Liz goes back to her tribe and, aside from giving them every bit of gossip from Bhanu, she also tells them she got the white rock, and nothing happened. It’s always best to tell the truth when you can. Ben does something close to that. He tells the tribe that he had to do a puzzle, and he doesn’t find out until the next tribal if he got an advantage or lost his vote. Smart because you don’t want to paint a target on yourself. I’m starting to like Ben, who said that the puzzle definitely didn’t rock, but he said even an “idol” like Nicolas Cage couldn’t do it. What is up with this dude and his obsession with the star of the 2010 family adventure movie The Sorcerer’s Apprentice?

They seem like good players, which is the opposite of Bhanu. Maybe it’s good that they’re getting players who will be horrible, though. Players have to overcome all sorts of obstacles on their way to the win; why shouldn’t one be a player who will blab everything going on in his tribe as soon as he meets two strangers with different color buffs? That’s just what he does with Liz and Ben, telling them that Tiff and Q are in a tight alliance but that Kenzie is running everything.

This is why it’s impossible to work with Bhanu. It would take far too much work to turn him into something of an asset. When he returns, he has a conversation with Q that is actually quite clever. Q says that in the game, there are liabilities and threats. One needs to eliminate the threats and turn the liabilities into assets. When he talks to Tiff, he tells her that Bhanu will work with them until the very end if they keep him and they can control him the whole way, as opposed to Kenzie, who is very charismatic and trying to win. It’s an excellent strategy, but the amount of emotional labor it would take to keep Bhanu on their side for another 20-something days would be exhausting. Not even an ultramarathoner could do that.

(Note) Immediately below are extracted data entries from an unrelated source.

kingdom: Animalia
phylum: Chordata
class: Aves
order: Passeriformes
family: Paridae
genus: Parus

It seems like we’re going to get an interesting tribal council where Tiff will decide to go with Q or with Kenzie and decide the fate of her game when it is all snatched away from us. Jeff shows up at Nami with Dr. Will, who is not to be confused with Dr. Will Kirby, winner of Big Brother. They say that Randen needs an MRI for a nerve issue he’s experiencing, and he is being pulled from the game. Because of that, no one from Yanu is going home, and Bhanu is saved. What annoys me is that he didn’t save himself through any skill, trickery, or gameplay. He got saved thanks to pure luck, which isn’t fun to watch on television, and — speaking of things that aren’t fun to watch on television — lives to annoy us another day.